## List of tasks
1. In the Elina Nechayeva passage, reproduce everything from "She also made" down to "playing ‘the Phoenix’." word for word.
2. According to the Elina Nechayeva passage, what degree did she receive from the Estonian Academy of Music and Theatre in 2016?

## Source passage
■ ■ ■ ■

Background information
- Born: Elina Netšajeva 10 November 1991 (age 34) Tallinn, Estonia
- Genres: Opera; operatic pop; classical crossover;
- Occupation: Soprano
- Instruments: Vocals
- Years active: 2009–present
- Website: www.elinanechayeva.com

= Elina Nechayeva =

Estonian soprano

Elina Nechayeva (Elina Netšajeva; born 10 November 1991) is an Estonian soprano. She represented Estonia in the Eurovision Song Contest 2018 in Lisbon, Portugal, with the song "La forza".

==Career==
In 2009, she made her public debut in the third season of Eesti otsib superstaari, where she participated, but was eliminated in the preliminary girls' round. She graduated from Tallinn French School in 2011. She participated in the ETV competition Klassikatähed 2014 and was one of the three finalists. In 2016, she graduated from the Estonian Academy of Music and Theatre with a master's degree in classical singing. Nechayeva was one of the hosts for the semi-finals of Eesti Laul 2017, along with Marko Reikop. On 3 March 2018, Nechayeva won Eesti Laul 2018 with the Italian-language song "La forza", and she represented Estonia in the Eurovision Song Contest 2018 and came in 8th in the Grand Final.

She also made an appearance in the 2020 American musical comedy film Eurovision Song Contest: The Story of Fire Saga.

She finished second in the second season of the Estonian version of Masked Singer, playing ‘the Phoenix’.

■ ■ ■ ■

## Provided material
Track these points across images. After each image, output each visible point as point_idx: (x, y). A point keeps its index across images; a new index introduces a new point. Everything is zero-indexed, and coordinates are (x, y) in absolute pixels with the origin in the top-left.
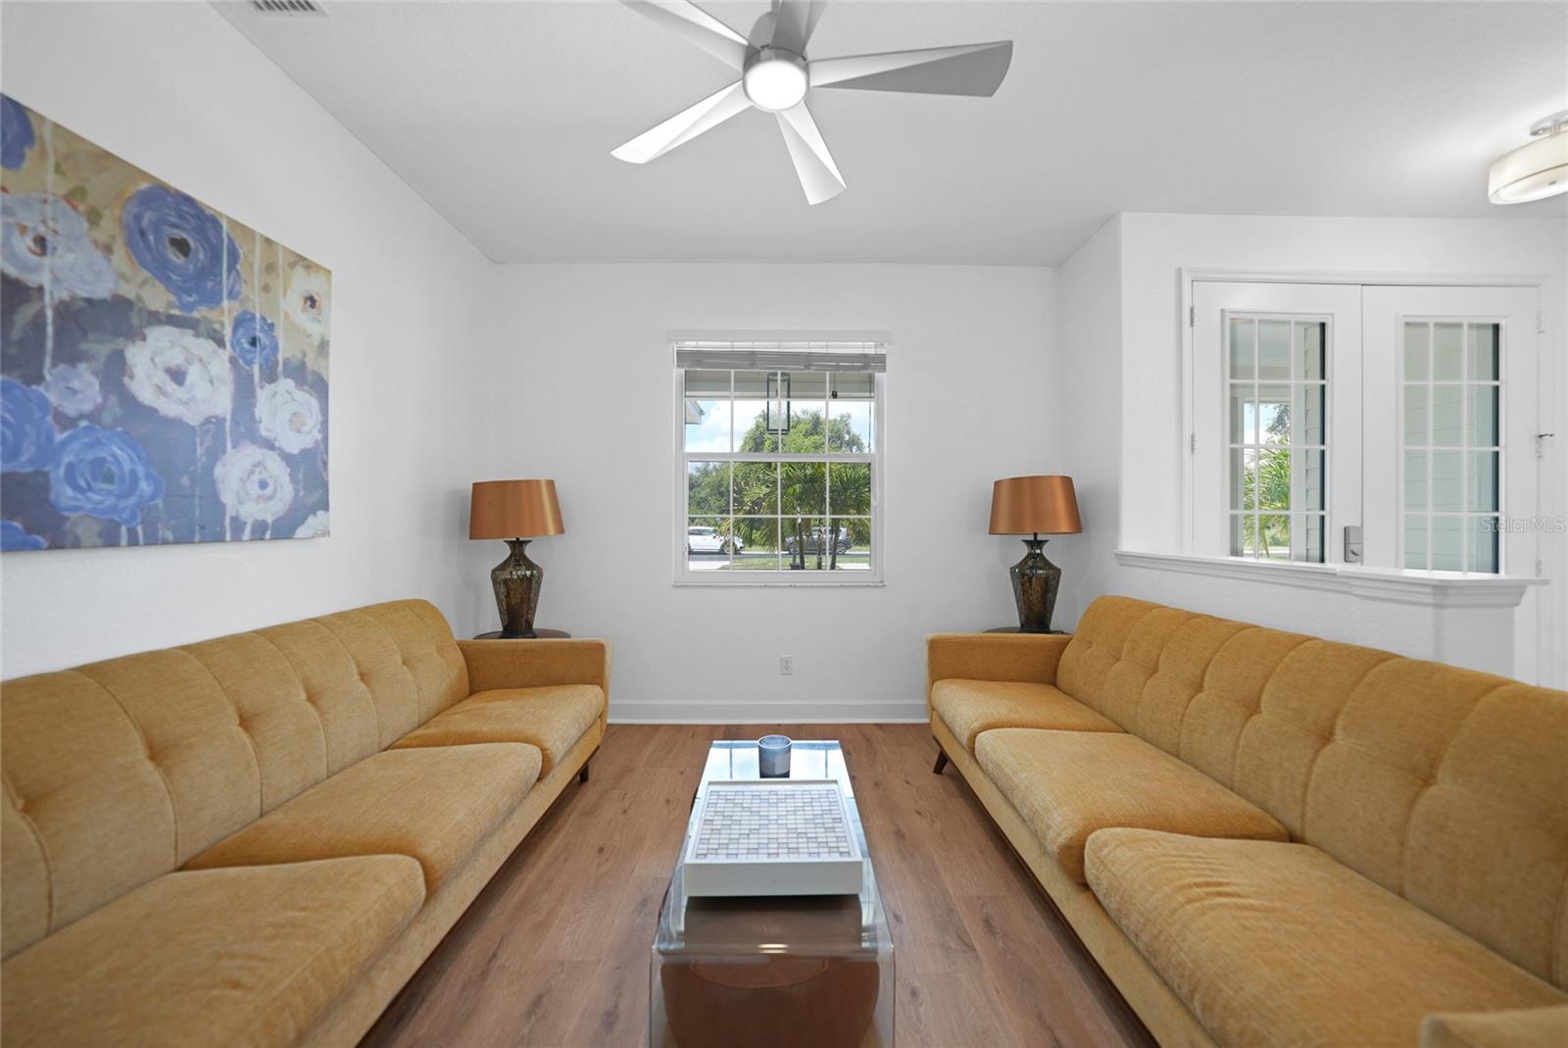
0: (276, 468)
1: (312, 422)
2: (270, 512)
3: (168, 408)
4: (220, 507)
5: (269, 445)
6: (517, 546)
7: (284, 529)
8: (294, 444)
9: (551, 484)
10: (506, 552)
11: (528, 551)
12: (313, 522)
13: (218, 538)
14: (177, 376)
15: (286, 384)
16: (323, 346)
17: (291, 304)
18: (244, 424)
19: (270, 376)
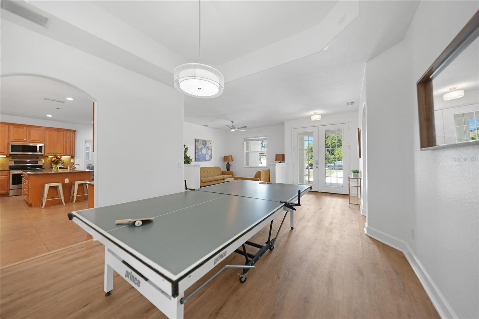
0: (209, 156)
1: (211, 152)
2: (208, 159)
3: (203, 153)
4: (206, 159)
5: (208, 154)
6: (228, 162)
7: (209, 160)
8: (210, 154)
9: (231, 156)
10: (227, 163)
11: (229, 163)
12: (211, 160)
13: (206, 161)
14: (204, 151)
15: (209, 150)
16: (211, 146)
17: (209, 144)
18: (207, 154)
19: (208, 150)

■ ■ ■ ■

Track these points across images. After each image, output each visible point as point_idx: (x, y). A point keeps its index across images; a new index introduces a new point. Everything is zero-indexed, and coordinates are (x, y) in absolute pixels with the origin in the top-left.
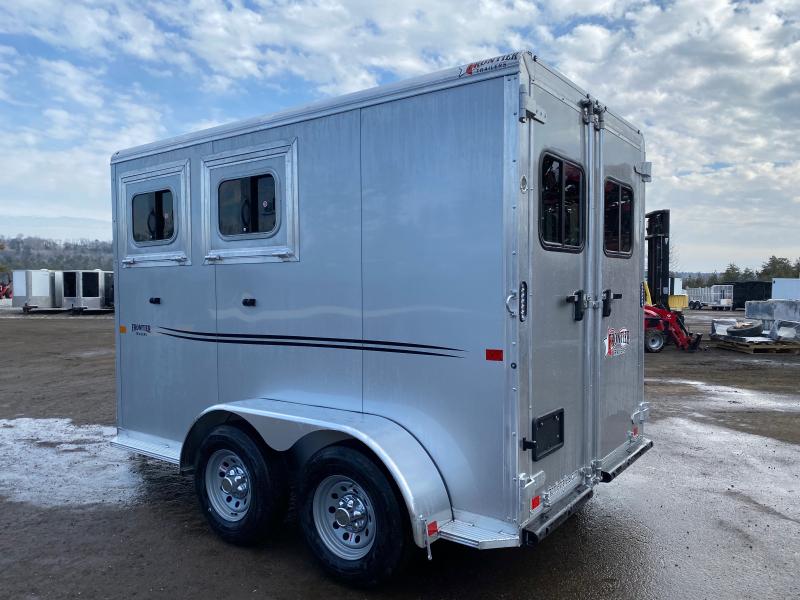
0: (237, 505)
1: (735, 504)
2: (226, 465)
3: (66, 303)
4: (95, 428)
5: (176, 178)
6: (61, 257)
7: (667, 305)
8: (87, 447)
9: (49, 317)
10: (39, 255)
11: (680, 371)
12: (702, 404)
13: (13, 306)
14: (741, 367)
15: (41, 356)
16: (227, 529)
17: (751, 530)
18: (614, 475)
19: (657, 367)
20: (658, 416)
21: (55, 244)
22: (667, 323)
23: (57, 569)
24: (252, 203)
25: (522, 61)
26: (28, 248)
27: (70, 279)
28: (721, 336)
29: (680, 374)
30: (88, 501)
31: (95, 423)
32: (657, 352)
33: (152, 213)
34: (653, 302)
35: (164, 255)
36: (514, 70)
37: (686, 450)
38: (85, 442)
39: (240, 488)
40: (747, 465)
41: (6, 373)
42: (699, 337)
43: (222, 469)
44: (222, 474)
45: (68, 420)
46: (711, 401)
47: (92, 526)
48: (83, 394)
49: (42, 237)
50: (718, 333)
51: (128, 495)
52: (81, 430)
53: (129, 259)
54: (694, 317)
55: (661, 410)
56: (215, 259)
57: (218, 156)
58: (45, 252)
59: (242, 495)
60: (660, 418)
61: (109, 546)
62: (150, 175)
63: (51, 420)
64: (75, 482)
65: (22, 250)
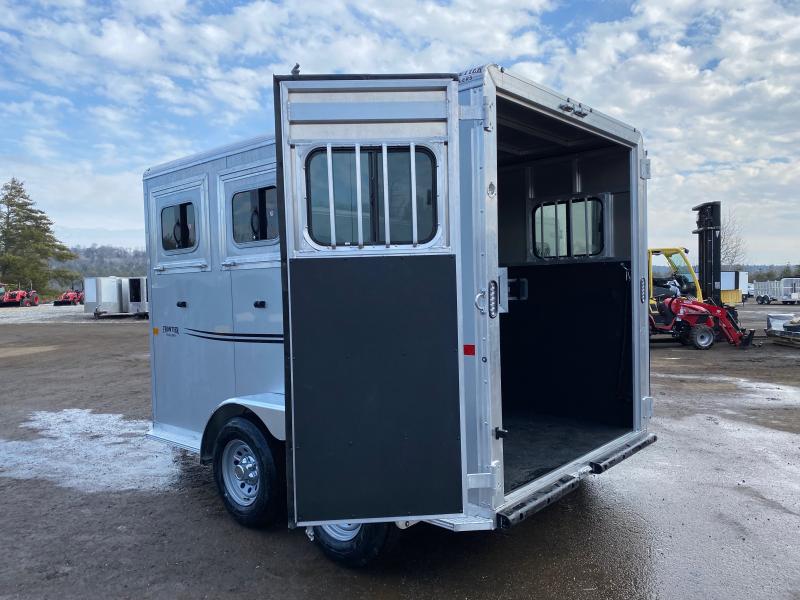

■ ■ ■ ■

## Task-by-task solutions
1.
She also made an appearance in the 2020 American musical comedy film Eurovision Song Contest: The Story of Fire Saga.

She finished second in the second season of the Estonian version of Masked Singer, playing ‘the Phoenix’.

2. A master's degree in classical singing.